Not sure what to call this, but here goes.

I am one of the developers of Pocket Smalltalk, a version of Smalltalk that
runs on Palm OS (see www.pocketsmalltalk.com).  I am in the middle of
designing a debugger for this, such that I can run the app on the device and
debug on the pc.  Currently the cycle for debugging code is as follows:
        - write code on pc
        - package on pc
        - load in poser
        - stack trace on poser
        - find code on pc
        - modify and return to step 1

I would like to be able to debug and modify code at the same time.
Currently, I have an emulator for the Smalltalk VM, but not for the Palm OS
calls.  I really do not want to have to build a Palm OS emulator as well.

One of the ideas I have is to do the following, have a stub in Poser or the
physical device.  This stub would simply take all events coming in and send
them to my debugger, where the Smalltalk emulator would kick in.  The stub
would also receive incoming calls to Palm OS functions (systraps) and
execute them and return the result.  I'm not sure I am explaining this in
enough detail.  But I basically want to run my code on the pc (not in poser
or device) that can affect the state of poser or the physical device.

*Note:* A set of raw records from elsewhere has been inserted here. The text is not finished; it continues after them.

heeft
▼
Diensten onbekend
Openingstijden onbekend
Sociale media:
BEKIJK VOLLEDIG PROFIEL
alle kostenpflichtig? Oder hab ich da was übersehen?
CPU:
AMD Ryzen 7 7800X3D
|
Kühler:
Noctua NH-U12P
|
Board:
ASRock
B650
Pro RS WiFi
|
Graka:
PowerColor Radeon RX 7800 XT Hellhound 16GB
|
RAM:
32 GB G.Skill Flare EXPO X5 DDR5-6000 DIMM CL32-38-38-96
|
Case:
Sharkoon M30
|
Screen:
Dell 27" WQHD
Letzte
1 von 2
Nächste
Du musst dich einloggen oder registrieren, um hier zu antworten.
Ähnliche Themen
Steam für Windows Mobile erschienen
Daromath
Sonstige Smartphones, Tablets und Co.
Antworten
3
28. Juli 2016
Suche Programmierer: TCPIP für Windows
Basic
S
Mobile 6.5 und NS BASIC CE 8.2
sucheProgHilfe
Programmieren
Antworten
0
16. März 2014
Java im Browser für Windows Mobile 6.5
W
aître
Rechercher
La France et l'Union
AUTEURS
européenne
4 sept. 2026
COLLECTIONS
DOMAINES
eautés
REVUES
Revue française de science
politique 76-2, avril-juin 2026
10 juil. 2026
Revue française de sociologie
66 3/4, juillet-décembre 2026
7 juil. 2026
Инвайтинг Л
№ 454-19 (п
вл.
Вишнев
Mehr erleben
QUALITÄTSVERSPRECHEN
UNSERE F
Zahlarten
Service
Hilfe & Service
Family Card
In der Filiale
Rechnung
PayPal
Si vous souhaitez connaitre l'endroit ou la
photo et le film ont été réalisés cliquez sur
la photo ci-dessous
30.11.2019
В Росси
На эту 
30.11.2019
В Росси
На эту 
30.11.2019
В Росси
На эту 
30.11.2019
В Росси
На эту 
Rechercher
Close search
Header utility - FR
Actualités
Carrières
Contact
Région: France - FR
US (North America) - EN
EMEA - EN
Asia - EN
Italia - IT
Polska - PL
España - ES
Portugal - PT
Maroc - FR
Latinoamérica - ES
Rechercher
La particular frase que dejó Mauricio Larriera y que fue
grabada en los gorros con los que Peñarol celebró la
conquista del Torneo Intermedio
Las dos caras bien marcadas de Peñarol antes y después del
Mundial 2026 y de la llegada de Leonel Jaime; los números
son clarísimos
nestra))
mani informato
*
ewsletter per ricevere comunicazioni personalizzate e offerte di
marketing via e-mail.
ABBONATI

I was wondering if anyone can think of anything wrong with this.  Other than
why the hell bother, or what the hell are you doing.  One issue I can think
of is that under Windows programming there are timing issues with responding
to certain types of events.  Is there the same type of issue with Palm OS ?
If so, is there something I can use in Poser that reduces this issue ?  Any
other issues anyone can think of ?

My other option is to simply have a debug version of my Smalltalk VM that
can talk to the PC and provide variable info, provide step functionality,
and modification of code while debugging.  This would be good and all, but I
think the stub approach would be easier to do.